Par Raouf KHALSI

L’enseignant ne sera jamais ce prophète que glorifie le célèbre adage arabe. Il y manque l’élévation messianique, la capacité de transcender les conflits, parce que, d’une façon générale, l’enseignement n’est plus un sacerdoce. Mais, haute béance, l’arène où les enjeux génèrent toutes les cassures. C’est l’ère des ruptures…

L’enseignement est en rupture avec lui-même, avec ses valeurs, avec son environnement. Il se rebiffe parce que les enseignants (revers de la médaille) ne peuvent pas indéfiniment vivre d’amour et d’eau fraîche.

Mais là où le bât blesse, c’est lorsqu’on opte pour les solutions extrêmes.

On parle d’élèves (qui représentent le quart de la population) pris en otages. Formule mille fois reprise, mais qui n’émeut plus personne.

C’est aussi le tribut de très longues années (depuis déjà le régime Ben Ali et même avant) d’incurie, de clochardisation des enseignants et tout bonnement d’un enseignement à deux vitesses.

Bienvenue à la Consultation nationale sur le système éducatif. Les résultats ne seront toujours qu’à teneur technique, réformatrice. Mais, sur le fond, infléchiront-ils une harmonisation organique, corporatiste, dès lors que les revendications du syndicat sont matérielles, tandis que le souci premier de l’Etat est d’ordre éthique et, par-dessus tout, réformateur ?

C’est là l’urgence première. On ne peut pas comptabiliser éternellement les abandons scolaires dans la case des pertes et profits. 100 mille abandons chaque année : le pays qui a bâti ses objectifs à l’aune de l’indépendance sur l’enseignement, risque de déchanter.

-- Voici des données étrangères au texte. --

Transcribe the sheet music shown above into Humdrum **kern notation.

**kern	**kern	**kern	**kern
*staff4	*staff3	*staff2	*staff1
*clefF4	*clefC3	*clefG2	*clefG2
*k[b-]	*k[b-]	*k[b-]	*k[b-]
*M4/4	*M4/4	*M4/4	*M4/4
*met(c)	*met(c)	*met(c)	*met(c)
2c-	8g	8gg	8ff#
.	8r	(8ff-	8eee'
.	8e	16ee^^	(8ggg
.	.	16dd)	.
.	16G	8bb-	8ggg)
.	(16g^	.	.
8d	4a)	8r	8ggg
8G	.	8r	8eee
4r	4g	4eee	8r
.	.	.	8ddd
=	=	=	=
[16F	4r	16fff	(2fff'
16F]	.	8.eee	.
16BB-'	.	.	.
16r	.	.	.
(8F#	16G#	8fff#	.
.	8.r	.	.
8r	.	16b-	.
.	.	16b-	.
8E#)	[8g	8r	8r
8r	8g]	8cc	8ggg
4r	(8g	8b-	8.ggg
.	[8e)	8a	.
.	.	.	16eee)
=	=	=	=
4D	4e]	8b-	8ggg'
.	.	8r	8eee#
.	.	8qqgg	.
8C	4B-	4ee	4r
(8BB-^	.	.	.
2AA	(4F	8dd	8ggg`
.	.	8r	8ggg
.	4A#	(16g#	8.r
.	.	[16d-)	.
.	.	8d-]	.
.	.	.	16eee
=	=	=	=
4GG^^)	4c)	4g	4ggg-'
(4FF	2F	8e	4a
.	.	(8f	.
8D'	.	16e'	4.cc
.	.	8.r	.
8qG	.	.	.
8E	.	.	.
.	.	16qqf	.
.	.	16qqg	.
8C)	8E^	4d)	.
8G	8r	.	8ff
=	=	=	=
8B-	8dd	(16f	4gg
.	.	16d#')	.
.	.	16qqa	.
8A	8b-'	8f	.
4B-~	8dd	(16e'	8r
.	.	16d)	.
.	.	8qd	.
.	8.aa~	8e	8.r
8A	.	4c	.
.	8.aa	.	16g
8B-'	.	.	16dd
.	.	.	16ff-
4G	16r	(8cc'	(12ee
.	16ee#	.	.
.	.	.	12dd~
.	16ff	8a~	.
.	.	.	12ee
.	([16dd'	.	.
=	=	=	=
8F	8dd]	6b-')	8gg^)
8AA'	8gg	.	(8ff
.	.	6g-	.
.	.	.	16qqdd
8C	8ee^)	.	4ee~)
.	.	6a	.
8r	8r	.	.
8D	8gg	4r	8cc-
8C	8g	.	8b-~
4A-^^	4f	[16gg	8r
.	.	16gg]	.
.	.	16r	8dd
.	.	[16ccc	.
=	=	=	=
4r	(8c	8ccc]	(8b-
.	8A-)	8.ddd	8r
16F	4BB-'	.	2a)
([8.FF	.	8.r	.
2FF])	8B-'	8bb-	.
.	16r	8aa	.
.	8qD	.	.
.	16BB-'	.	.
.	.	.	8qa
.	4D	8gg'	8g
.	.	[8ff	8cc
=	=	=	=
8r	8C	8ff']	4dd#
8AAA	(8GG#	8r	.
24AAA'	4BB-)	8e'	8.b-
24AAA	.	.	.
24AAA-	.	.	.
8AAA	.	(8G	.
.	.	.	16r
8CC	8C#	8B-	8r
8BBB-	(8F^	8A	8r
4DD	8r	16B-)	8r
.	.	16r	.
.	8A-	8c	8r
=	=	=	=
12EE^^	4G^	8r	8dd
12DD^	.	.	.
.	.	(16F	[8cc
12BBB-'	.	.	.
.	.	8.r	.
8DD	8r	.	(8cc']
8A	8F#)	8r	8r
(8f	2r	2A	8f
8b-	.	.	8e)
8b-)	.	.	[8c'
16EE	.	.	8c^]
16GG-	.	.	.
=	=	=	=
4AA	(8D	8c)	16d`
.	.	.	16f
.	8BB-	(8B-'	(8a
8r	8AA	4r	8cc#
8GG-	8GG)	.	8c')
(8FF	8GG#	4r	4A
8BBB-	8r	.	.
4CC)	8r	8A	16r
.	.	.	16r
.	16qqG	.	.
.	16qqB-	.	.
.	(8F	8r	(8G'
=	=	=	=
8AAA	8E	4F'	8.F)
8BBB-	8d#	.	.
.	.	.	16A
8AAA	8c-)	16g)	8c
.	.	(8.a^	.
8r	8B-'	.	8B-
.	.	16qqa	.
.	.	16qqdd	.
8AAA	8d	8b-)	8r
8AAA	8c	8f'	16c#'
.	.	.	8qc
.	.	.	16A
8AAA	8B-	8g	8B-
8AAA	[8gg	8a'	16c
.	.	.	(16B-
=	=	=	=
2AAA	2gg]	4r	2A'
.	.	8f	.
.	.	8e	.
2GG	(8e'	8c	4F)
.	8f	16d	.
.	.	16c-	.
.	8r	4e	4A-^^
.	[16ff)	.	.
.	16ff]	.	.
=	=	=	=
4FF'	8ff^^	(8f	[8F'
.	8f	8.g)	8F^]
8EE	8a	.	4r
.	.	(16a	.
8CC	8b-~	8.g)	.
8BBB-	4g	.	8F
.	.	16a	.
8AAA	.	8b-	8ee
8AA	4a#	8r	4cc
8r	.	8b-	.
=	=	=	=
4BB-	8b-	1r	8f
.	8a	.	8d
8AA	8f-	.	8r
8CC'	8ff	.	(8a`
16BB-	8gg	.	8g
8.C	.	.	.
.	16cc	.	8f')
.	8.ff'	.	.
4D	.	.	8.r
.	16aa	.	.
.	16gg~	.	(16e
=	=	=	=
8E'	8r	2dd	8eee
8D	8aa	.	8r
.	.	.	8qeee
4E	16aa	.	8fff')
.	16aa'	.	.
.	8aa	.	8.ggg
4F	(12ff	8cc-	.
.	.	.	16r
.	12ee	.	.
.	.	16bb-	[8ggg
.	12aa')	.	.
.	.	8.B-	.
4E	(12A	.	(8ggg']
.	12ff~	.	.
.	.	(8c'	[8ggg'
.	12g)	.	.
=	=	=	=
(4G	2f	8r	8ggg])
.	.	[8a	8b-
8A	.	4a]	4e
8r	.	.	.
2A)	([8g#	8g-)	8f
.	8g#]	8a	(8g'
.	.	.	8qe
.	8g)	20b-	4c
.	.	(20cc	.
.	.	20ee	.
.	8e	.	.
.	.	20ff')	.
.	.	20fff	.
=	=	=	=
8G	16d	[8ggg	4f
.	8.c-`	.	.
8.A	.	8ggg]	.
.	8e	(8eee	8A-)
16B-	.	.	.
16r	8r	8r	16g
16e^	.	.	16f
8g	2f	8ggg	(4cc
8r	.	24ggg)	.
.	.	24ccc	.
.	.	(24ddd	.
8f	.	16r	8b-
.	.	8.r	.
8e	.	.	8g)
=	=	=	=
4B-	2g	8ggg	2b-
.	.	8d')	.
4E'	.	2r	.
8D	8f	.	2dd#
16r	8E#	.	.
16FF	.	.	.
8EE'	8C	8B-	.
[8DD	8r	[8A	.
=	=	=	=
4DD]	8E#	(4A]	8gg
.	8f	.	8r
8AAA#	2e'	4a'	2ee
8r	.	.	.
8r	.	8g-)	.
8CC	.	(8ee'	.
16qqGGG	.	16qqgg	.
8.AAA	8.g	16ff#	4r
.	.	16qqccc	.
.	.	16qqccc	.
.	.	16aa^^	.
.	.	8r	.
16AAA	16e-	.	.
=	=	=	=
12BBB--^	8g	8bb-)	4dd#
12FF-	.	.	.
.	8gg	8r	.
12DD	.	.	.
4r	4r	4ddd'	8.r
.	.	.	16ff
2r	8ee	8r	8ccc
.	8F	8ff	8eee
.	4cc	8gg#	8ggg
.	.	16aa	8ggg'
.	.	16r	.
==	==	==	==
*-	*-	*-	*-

Cette année scolaire s’oriente elle-aussi vers un désenchantement de plus. A moins de protocole bien ficelé entre le syndicat, sur lequel trône Lassâad Yacoubi, et le ministère de l’Education, pris en charge par Mohamed Ali Boughdiri, certes au pedigree syndicaliste, mais qui doit aussi intégrer certains équilibres vitaux dans sa gestion.

Le président de la République fut bien inspiré de le nommer à la tête du ministère. C’est que l’entente finit toujours par s’installer entre syndicalistes. Boughdiri et Yacoubi ne peuvent pas ne pas être du même côté. Mais ils ne sont pas du même bord. Du moins, en ce moment.

Les tractations ont démarré. Sauf que la position de la Fédération de l’enseignement secondaire (de l’enseignement de base aussi) reste irréductible.

Du coup, des scénarii cauchemardesques commencent à tarauder les parents d’élèves : rétention des notes, première phase, puis risque d’année blanche et passages de classes systématiques.

Le niveau des élèves ? Dans de pareilles conditions, sans échelles de valeurs, on n’en saura rien.